**Problem statement:** Lay out the stretch from the start of the material through the line containing "Donga on a map" as a Markdown table with the columns Row and Line, one numbered row per line and blank lines skipped. Leave the pictures out of the answer.

**Recorded information:**
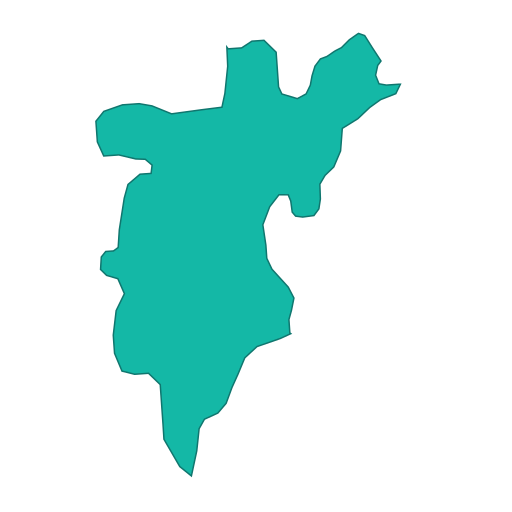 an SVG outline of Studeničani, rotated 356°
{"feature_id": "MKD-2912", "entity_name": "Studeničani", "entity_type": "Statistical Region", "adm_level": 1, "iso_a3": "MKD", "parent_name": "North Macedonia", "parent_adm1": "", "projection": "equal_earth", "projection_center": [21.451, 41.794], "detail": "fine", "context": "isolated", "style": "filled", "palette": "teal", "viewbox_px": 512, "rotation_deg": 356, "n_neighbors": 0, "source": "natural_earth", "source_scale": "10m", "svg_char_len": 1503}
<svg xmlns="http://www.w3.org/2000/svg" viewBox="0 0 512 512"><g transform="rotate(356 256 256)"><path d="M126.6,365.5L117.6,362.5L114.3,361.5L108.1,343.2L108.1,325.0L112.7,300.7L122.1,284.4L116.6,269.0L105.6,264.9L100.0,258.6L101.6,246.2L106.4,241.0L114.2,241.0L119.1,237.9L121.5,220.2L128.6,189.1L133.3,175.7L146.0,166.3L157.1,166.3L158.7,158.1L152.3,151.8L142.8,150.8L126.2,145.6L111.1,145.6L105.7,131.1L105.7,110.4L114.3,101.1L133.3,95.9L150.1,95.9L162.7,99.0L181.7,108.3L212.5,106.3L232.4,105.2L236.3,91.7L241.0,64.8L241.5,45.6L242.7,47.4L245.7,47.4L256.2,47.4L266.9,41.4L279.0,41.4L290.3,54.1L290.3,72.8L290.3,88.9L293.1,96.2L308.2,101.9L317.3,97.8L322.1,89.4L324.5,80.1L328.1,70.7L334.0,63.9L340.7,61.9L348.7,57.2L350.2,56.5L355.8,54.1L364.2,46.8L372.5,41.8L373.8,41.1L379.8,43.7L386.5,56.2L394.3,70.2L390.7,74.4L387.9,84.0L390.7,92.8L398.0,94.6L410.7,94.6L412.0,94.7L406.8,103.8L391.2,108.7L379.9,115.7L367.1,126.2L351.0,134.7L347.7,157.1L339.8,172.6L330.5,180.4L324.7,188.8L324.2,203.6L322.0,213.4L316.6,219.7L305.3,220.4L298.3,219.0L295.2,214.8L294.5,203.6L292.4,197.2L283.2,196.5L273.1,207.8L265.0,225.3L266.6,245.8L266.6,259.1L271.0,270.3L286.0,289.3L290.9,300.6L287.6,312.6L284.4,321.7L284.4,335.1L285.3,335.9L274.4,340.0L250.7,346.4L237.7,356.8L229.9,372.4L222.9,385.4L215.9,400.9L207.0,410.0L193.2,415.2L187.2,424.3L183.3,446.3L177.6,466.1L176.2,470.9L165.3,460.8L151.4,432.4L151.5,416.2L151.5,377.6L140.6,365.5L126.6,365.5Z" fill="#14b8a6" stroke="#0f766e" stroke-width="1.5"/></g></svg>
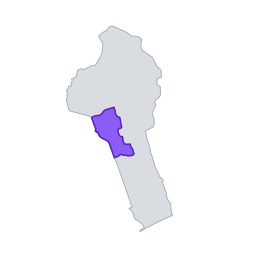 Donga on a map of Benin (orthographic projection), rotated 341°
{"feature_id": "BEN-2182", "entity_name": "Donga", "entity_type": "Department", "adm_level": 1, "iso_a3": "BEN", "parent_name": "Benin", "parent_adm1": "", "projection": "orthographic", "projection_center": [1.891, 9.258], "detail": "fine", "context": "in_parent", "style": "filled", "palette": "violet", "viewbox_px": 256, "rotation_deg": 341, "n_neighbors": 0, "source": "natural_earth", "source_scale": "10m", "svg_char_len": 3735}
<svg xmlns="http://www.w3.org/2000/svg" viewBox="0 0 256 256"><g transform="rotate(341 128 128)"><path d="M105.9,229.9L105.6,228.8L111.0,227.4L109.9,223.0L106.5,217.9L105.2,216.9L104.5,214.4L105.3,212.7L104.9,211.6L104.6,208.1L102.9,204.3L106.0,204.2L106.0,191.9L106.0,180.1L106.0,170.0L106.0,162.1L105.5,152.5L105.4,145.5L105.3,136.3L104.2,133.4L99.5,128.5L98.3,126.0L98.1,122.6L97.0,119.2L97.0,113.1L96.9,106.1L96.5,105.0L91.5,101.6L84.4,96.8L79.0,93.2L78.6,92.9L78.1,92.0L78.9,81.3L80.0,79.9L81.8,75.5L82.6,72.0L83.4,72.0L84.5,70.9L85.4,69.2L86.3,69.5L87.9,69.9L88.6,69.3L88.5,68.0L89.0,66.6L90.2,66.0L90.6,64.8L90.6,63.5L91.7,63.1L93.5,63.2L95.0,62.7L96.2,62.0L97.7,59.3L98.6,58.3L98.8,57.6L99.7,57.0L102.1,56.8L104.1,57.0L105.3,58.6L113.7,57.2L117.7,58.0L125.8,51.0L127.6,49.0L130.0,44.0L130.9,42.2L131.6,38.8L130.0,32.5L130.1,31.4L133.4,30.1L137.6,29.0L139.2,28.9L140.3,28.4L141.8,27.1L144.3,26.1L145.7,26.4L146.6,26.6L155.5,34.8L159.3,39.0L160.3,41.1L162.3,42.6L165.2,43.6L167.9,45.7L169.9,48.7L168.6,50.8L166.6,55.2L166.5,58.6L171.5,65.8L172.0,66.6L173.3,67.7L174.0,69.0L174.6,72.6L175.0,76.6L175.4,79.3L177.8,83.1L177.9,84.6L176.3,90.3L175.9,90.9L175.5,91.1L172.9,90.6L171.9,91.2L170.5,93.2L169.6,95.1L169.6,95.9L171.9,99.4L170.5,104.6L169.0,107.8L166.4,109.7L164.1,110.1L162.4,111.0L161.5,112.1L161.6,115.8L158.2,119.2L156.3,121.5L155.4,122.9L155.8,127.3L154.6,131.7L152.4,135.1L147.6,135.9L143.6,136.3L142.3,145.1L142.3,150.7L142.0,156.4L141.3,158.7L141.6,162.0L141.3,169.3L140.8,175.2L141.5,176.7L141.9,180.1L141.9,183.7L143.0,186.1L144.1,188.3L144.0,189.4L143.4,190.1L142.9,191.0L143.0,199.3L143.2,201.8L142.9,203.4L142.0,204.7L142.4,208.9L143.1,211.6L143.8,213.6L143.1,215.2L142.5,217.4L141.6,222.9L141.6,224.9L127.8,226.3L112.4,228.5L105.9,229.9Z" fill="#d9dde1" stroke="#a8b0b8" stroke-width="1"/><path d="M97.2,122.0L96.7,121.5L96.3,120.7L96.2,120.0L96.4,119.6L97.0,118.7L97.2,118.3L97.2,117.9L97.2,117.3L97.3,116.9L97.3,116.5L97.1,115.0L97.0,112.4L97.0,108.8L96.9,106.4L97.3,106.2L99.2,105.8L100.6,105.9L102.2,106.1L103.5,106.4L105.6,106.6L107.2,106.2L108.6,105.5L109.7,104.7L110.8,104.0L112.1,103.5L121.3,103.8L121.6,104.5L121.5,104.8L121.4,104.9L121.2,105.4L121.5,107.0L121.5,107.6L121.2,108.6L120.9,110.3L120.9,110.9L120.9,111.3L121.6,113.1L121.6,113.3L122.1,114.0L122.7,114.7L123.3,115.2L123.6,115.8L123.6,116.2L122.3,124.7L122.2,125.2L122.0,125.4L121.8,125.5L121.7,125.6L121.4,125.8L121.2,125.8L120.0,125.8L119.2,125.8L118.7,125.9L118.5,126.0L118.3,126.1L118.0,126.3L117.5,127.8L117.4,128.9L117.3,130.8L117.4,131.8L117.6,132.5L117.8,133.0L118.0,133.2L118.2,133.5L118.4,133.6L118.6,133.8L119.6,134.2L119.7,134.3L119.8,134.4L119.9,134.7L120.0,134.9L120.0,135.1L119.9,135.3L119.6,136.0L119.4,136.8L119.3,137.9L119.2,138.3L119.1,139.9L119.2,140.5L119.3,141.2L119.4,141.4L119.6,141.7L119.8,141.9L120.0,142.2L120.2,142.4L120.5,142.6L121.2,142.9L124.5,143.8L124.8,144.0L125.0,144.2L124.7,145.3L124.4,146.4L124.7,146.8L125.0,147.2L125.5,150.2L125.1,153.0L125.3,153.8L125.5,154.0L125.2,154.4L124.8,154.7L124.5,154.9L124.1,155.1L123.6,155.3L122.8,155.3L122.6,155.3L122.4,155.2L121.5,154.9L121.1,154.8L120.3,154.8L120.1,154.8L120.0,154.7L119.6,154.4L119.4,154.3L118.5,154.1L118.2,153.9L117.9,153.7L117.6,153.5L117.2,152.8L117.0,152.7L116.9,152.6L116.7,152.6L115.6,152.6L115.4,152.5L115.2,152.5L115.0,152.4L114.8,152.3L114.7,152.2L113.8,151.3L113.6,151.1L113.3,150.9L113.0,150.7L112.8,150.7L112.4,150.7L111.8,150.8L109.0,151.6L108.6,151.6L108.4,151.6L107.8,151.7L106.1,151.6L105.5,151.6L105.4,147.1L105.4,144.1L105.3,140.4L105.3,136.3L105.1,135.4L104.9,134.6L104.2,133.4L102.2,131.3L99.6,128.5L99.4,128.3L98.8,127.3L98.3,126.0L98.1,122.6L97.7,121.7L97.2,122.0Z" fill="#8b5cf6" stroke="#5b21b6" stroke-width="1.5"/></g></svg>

**Correct answer:**
| Row | Line |
|---|---|
| 1 |  an SVG outline of Studeničani, rotated 356° |
| 2 | {"feature_id": "MKD-2912", "entity_name": "Studeničani", "entity_type": "Statistical Region", "adm_level": 1, "iso_a3": "MKD", "parent_name": "North Macedonia", "parent_adm1": "", "projection": "equal_earth", "projection_center": [21.451, 41.794], "detail": "fine", "context": "isolated", "style": "filled", "palette": "teal", "viewbox_px": 512, "rotation_deg": 356, "n_neighbors": 0, "source": "natural_earth", "source_scale": "10m", "svg_char_len": 1503} |
| 3 | <svg xmlns="http://www.w3.org/2000/svg" viewBox="0 0 512 512"><g transform="rotate(356 256 256)"><path d="M126.6,365.5L117.6,362.5L114.3,361.5L108.1,343.2L108.1,325.0L112.7,300.7L122.1,284.4L116.6,269.0L105.6,264.9L100.0,258.6L101.6,246.2L106.4,241.0L114.2,241.0L119.1,237.9L121.5,220.2L128.6,189.1L133.3,175.7L146.0,166.3L157.1,166.3L158.7,158.1L152.3,151.8L142.8,150.8L126.2,145.6L111.1,145.6L105.7,131.1L105.7,110.4L114.3,101.1L133.3,95.9L150.1,95.9L162.7,99.0L181.7,108.3L212.5,106.3L232.4,105.2L236.3,91.7L241.0,64.8L241.5,45.6L242.7,47.4L245.7,47.4L256.2,47.4L266.9,41.4L279.0,41.4L290.3,54.1L290.3,72.8L290.3,88.9L293.1,96.2L308.2,101.9L317.3,97.8L322.1,89.4L324.5,80.1L328.1,70.7L334.0,63.9L340.7,61.9L348.7,57.2L350.2,56.5L355.8,54.1L364.2,46.8L372.5,41.8L373.8,41.1L379.8,43.7L386.5,56.2L394.3,70.2L390.7,74.4L387.9,84.0L390.7,92.8L398.0,94.6L410.7,94.6L412.0,94.7L406.8,103.8L391.2,108.7L379.9,115.7L367.1,126.2L351.0,134.7L347.7,157.1L339.8,172.6L330.5,180.4L324.7,188.8L324.2,203.6L322.0,213.4L316.6,219.7L305.3,220.4L298.3,219.0L295.2,214.8L294.5,203.6L292.4,197.2L283.2,196.5L273.1,207.8L265.0,225.3L266.6,245.8L266.6,259.1L271.0,270.3L286.0,289.3L290.9,300.6L287.6,312.6L284.4,321.7L284.4,335.1L285.3,335.9L274.4,340.0L250.7,346.4L237.7,356.8L229.9,372.4L222.9,385.4L215.9,400.9L207.0,410.0L193.2,415.2L187.2,424.3L183.3,446.3L177.6,466.1L176.2,470.9L165.3,460.8L151.4,432.4L151.5,416.2L151.5,377.6L140.6,365.5L126.6,365.5Z" fill="#14b8a6" stroke="#0f766e" stroke-width="1.5"/></g></svg> |
| 4 |  Donga on a map of Benin (orthographic projection), rotated 341° |